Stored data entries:
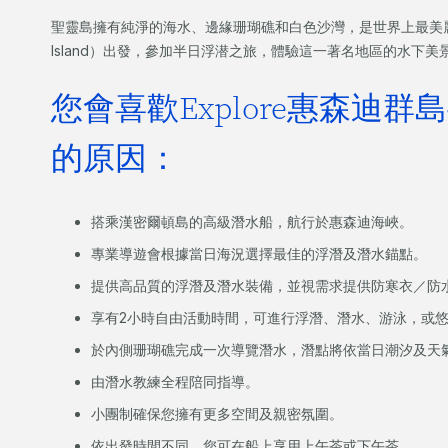
聖靈島擁有純淨的海水、邊緣珊瑚礁和白色沙灣，是世界上最美麗的水
Island）出發，參加半日浮潜之旅，體驗這一著名地區的水下美
您會喜歡Explore惠森迪
的原因：
搭乘漢密爾頓島的高級潛水船，航行於惠森迪海峽。
專業導遊會根據當日海況選擇最佳的浮潛及潛水錨點。
提供高品質的浮潛及潛水裝備，並視需求提供防寒衣／防
享有2小時自由活動時間，可進行浮潛、潛水、游泳，或
於內側珊瑚礁完成一次導覽潛水，潛點將依當日潮汐及天
由潛水教練全程陪同指導。
小團制確保您擁有更多空間及親密氛圍。
依出發時間不同，您可在船上享用上午茶或下午茶。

Task details: For every record above, repeat the text exactly and omit any picture.

Written answer:
聖靈島擁有純淨的海水、邊緣珊瑚礁和白色沙灣，是世界上最美麗的水
Island）出發，參加半日浮潜之旅，體驗這一著名地區的水下美
您會喜歡Explore惠森迪
的原因：
搭乘漢密爾頓島的高級潛水船，航行於惠森迪海峽。
專業導遊會根據當日海況選擇最佳的浮潛及潛水錨點。
提供高品質的浮潛及潛水裝備，並視需求提供防寒衣／防
享有2小時自由活動時間，可進行浮潛、潛水、游泳，或
於內側珊瑚礁完成一次導覽潛水，潛點將依當日潮汐及天
由潛水教練全程陪同指導。
小團制確保您擁有更多空間及親密氛圍。
依出發時間不同，您可在船上享用上午茶或下午茶。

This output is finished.